PHILIP McHUGH has been many things – singer, artist, writer, poet, film-maker and house-husband. Now you can add actor to the list.
Birkenhead-born McHugh, 30, is the star of a new film, Eternal Youth, commissioned from film-makers Al Taylor and Al Holmes by Liverpool’s FACT.
It runs for 23 minutes but for AL + AL, as the film-makers are billed, it is almost an epic. Previous films like Perpetual Motion in the Land of Milk and Honey ran for 6mins, Interstellar Stella for 12.
The film-makers work with blue screen technology which means they mix live action with computerised images.
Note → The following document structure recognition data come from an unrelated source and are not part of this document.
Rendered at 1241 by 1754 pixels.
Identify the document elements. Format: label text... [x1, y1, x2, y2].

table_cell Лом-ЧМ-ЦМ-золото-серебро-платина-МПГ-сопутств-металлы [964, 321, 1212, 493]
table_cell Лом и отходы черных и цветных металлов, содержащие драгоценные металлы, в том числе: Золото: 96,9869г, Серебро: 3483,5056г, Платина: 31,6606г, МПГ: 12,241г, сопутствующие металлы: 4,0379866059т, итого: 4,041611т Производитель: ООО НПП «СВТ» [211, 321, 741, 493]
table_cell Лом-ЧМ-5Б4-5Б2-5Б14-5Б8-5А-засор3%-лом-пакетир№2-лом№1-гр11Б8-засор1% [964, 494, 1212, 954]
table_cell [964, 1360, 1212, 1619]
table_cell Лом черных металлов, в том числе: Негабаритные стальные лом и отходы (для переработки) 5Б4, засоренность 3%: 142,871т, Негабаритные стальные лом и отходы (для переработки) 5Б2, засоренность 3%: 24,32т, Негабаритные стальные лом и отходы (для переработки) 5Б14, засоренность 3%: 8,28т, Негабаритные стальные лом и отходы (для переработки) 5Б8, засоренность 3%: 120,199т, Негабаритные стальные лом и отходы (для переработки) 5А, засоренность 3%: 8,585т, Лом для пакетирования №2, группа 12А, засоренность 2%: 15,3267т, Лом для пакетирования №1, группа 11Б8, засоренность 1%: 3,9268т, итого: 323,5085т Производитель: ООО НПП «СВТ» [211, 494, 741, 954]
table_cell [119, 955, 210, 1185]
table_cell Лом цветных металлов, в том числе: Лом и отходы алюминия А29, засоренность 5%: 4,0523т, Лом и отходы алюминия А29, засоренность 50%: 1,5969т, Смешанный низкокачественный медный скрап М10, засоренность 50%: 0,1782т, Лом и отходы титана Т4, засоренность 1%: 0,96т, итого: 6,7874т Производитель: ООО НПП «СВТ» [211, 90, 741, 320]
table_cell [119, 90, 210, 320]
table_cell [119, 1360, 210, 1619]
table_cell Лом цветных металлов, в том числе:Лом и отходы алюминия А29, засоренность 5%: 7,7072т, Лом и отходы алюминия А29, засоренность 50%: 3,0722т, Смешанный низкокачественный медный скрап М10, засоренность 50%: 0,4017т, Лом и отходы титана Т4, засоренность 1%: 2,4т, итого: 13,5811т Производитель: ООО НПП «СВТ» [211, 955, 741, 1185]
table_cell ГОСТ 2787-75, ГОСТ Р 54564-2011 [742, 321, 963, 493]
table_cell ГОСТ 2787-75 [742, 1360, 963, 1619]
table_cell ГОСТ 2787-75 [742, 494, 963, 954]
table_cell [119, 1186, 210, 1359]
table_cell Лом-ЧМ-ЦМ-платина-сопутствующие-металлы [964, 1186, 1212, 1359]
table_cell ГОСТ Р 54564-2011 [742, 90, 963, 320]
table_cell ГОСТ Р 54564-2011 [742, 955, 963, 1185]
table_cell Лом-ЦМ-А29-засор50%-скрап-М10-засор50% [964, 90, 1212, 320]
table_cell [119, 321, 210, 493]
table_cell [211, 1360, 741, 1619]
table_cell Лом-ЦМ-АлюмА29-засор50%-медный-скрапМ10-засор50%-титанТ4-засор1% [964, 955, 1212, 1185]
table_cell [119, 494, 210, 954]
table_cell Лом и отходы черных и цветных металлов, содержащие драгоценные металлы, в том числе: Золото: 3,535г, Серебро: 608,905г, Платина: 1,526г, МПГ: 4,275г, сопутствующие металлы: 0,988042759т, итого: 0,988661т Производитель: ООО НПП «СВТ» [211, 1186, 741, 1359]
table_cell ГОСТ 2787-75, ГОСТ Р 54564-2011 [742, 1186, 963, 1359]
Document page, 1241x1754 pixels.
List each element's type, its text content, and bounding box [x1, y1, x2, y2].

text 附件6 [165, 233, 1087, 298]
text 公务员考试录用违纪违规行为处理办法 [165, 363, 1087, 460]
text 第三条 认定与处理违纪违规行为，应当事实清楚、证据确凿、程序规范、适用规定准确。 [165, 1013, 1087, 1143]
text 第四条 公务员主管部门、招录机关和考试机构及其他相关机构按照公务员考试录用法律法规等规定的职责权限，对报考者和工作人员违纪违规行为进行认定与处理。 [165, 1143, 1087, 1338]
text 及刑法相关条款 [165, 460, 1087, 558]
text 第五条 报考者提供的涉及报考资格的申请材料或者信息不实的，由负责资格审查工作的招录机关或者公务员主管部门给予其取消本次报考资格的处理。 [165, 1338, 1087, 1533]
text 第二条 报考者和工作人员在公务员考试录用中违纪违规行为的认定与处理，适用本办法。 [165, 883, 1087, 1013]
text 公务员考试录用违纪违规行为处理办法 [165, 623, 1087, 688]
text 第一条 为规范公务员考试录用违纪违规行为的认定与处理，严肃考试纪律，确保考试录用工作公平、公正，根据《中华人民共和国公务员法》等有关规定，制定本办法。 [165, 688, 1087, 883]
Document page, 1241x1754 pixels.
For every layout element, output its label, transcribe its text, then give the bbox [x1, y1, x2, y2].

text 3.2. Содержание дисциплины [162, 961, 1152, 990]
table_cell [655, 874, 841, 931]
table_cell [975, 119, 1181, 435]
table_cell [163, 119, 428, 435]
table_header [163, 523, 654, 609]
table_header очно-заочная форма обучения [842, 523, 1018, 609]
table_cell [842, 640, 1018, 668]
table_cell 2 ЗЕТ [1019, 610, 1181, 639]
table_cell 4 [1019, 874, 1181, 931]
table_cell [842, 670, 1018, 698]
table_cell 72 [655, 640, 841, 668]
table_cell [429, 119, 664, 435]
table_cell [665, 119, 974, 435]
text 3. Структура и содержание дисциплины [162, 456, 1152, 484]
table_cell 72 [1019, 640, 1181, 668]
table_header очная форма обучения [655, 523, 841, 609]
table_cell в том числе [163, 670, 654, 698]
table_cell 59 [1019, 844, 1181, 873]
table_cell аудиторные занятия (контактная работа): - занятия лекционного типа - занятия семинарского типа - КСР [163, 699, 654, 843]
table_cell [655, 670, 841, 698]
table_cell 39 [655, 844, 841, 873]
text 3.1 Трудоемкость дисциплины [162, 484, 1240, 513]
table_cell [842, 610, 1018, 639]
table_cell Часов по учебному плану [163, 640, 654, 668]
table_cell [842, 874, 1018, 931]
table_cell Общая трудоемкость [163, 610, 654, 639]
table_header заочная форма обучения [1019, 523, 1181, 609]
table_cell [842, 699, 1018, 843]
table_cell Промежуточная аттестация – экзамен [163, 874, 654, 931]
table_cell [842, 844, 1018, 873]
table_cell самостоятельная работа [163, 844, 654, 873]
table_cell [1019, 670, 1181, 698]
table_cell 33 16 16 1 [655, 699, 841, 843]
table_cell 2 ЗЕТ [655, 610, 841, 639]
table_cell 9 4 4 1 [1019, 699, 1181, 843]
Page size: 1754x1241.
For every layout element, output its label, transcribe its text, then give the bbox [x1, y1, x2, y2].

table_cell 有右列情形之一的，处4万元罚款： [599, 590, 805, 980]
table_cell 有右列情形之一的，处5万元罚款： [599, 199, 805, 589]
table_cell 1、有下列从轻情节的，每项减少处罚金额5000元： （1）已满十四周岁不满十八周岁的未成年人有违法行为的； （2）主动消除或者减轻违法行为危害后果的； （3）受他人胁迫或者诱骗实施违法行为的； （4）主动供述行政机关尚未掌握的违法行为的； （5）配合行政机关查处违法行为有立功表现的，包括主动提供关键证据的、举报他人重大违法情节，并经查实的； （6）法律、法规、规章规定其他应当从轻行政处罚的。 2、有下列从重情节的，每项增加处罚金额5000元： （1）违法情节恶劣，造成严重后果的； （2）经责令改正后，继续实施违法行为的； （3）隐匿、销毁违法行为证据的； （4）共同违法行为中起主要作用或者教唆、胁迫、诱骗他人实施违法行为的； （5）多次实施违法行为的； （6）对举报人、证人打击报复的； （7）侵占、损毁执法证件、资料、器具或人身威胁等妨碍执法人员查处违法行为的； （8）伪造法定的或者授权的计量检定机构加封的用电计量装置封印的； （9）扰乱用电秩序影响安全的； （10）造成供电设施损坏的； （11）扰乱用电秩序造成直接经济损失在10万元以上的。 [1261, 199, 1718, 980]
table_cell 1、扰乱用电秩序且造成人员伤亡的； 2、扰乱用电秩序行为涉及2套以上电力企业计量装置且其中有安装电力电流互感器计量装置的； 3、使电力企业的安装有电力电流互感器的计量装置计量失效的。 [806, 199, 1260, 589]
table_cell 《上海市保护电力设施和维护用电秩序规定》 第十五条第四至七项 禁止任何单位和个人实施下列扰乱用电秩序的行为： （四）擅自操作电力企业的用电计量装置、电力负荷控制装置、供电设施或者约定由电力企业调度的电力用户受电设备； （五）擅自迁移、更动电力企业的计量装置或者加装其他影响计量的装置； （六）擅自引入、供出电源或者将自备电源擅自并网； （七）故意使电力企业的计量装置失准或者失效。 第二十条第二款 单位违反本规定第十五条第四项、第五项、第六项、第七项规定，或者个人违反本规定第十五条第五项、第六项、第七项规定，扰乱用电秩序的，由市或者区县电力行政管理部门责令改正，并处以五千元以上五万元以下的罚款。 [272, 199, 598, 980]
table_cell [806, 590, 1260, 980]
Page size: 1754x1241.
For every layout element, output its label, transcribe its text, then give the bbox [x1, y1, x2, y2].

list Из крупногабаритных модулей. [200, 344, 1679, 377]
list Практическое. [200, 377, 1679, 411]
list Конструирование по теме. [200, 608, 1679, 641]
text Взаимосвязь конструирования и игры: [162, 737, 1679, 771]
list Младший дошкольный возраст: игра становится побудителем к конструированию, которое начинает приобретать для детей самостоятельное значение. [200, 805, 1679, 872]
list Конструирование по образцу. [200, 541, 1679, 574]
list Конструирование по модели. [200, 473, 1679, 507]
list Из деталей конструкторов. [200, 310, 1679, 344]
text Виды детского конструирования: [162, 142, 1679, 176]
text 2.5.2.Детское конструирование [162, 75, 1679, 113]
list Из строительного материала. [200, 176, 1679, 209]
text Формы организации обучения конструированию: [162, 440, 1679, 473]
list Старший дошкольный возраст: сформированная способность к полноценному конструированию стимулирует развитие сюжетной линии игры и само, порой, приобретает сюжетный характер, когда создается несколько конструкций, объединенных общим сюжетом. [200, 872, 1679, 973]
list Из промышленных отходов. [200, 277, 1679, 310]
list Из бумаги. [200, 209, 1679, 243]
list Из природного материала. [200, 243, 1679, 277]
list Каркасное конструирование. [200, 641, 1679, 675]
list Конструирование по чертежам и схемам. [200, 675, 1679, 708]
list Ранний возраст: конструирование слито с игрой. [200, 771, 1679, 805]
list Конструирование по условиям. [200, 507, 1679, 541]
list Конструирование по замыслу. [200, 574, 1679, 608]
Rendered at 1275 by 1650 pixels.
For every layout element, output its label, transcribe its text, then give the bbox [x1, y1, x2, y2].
For McHugh it meant performing in front of a screen with all the sur- roundings added by computer. “It was a strange experience,” he said.
He had shown experimental short films of his own at FACT, in one performing at Speaker’s Rock at Egremont, in another singing for 30 minutes and then cutting it all back to three minutes of film.
He entered one in a selection being viewed by the two Als. “They asked if I would be in their film and I was buzzing.”
In Eternal Youth, McHugh plays a singer named Winston Glory who is the subject of an assassination attempt by a fan.
As a performer, he was able to do the singing required of his charac-ter Winston Glory, so much so that McHugh and his screen character are getting a little confused.
He has already recorded an album under the name of Winston Glory and there are hopes he may perform them as Winston in the film run at FACT from April 18.
Eighteen months ago, London based AL + AL transferred to Edge Hill Station in Liverpool where the artists’ group METAL is setting up an arts community.
* ETERNAL Youth is at FACT, Wood Street, from April 18-June 8.